Malick profundiza en la maldad tóxica en «Knight of Cups»

josé luis losa BERLÍN / E. LA VOZ

CULTURA

HANNIBAL HANSCHKE | REUTERS

Llegó como la gran apuesta de la Berlinale y ha derivado en bochorno por irritante anticine

09 feb 2015 . Actualizado a las 05:00 h.

De aquellos polvos vinieron estos lodos. El culto hacia Terrence Malick, magnificado a partir de la Palma de Oro a la egocéntrica The Tree of Life, provocó en el cineasta una deriva mística entreverada de estética de spot publicitario, que ya aterraba en To the Wonder. Y que alcanza la cima de su toxicidad en Knight of Cups, que llegó como la gran apuesta de la Berlinale y ha derivado en bochorno porque en ella Malick se disgrega ya en un ejercicio de irritante anticine.

Knight of Cups, en su disolución de cualquier signo narrativo al servicio del vacío, es un frenético encaje de secuencias en las que Christian Bale, Cate Blanchett y Natalie Portman se van desplazando como maniquíes de anuncio de vermú, con toques de paródica «grande belleza», muchas puestas de sol, piscinas con chicas malas y, por si acaso, la voz en off que predica sentencias moralistas, supuestas perlas trascendentes que se quedan en bisutería «majorica» y un cura, que sale ya por habito en el cine de Malick, igual que Hitchcock salía, a partir de un momento, en todas las pelis de Hitchcock.

Hablo de la toxicidad que provoca esta degeneración ya irreversible en Malick, en una sala con más de mil personas donde se respira que hay gana general de escapada. Pero solo una cincuentena de personas sensatas huyen. Aguanto hasta el final y al menos me compensa una voz crítica y altisonante que llama dos veces «golfo» (sic) al cineasta gurú en el silencio del Palast, apagando los aplausos de los diez o quince que aún no se han quitado de la secta malickiana.

En Mr. Holmes, Bill Condon intenta repetir con Ian McKellen aquella poderosa Dioses y monstruos, donde el actor británico encarnaba al padre fílmico de Frankenstein. La idea de un Sherlock Holmes real, nonagenario, fumador de cigarrillos, dejaba espacio a la ucronía ocurrente. Pero el filme es plano, de paso corto, nunca termina de despegar.
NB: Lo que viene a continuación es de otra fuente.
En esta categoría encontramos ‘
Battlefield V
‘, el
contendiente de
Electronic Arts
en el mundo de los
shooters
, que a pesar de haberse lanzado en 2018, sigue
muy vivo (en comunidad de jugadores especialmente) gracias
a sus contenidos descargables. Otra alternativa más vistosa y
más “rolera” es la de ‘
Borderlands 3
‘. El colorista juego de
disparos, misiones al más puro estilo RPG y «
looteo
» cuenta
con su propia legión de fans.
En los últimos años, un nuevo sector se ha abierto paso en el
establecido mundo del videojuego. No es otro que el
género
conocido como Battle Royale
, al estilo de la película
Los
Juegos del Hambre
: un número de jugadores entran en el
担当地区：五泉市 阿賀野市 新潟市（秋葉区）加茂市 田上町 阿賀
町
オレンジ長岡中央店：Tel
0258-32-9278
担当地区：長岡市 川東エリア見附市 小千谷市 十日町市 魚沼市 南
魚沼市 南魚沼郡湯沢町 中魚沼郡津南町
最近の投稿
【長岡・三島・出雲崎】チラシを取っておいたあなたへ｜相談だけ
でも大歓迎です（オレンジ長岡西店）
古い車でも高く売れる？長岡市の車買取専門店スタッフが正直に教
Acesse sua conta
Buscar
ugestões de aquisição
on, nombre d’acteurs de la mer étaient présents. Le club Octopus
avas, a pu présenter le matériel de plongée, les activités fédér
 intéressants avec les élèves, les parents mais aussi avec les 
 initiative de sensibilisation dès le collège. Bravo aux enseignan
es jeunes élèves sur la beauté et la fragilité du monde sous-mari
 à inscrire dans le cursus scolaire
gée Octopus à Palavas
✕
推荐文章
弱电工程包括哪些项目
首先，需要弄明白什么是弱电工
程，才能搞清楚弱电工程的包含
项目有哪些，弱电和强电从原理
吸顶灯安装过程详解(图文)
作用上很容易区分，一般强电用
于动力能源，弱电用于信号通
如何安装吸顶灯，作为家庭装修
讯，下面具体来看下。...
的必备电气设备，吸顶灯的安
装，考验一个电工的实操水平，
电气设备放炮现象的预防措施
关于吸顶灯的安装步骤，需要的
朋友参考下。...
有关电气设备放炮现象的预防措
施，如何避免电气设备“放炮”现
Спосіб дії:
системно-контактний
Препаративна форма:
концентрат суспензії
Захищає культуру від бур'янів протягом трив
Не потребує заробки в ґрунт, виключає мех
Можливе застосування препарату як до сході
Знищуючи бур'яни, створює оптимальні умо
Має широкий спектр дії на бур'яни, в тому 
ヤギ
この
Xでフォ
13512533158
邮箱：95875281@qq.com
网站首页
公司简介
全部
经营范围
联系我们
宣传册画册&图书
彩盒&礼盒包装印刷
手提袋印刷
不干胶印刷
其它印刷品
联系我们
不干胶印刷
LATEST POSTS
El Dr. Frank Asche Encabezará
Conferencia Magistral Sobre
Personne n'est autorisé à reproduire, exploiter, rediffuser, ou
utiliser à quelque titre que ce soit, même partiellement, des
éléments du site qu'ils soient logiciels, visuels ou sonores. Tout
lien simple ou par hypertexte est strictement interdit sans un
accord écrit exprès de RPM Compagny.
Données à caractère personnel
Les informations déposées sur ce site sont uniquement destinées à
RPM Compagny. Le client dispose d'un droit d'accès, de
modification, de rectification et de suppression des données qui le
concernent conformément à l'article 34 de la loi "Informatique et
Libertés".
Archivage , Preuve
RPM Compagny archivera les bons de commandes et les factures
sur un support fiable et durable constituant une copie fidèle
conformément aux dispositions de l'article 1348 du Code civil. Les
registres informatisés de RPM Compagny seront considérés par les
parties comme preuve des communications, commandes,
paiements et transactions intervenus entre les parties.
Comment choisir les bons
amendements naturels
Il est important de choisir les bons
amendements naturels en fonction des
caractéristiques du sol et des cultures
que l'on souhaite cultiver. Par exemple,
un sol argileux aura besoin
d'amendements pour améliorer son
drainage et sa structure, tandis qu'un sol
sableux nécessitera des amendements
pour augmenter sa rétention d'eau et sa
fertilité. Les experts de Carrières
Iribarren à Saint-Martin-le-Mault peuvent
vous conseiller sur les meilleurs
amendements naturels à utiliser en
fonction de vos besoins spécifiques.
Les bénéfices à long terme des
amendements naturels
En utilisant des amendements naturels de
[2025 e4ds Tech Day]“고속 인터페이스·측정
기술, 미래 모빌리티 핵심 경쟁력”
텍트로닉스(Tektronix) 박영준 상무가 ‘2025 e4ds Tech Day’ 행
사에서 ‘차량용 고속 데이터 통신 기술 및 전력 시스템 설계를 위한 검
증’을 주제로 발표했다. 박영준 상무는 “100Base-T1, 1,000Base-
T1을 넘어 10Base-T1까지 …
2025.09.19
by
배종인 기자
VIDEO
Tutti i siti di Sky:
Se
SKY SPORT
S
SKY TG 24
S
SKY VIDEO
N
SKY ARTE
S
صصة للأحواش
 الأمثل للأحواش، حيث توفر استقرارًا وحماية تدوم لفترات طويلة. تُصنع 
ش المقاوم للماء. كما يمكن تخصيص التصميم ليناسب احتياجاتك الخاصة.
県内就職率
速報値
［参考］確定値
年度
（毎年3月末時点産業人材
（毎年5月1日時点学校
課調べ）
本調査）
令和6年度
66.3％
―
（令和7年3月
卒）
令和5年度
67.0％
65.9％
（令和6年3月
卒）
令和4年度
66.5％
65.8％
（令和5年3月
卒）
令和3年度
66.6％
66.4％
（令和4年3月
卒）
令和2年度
Patricio Guzman reanuda en El botón de nácar el surco iniciado en Nostalgia de la luz, en la que el antiguo colaborador de Allende se reinventaba en una muy bella conexión entre el cosmos, el desierto de Atacama y la huella de los desaparecidos en la dictadura chilena. Ahora es el agua el vehículo conductor de una poética nada inflada, donde todo fluye hacia la confluencia de la persecución de los nativos de la Patagonia en el siglo XIX y de los «zurditos» durante la Operación Cóndor. Notable película, sin duda lo mejor hasta ahora de la tan torcida competición.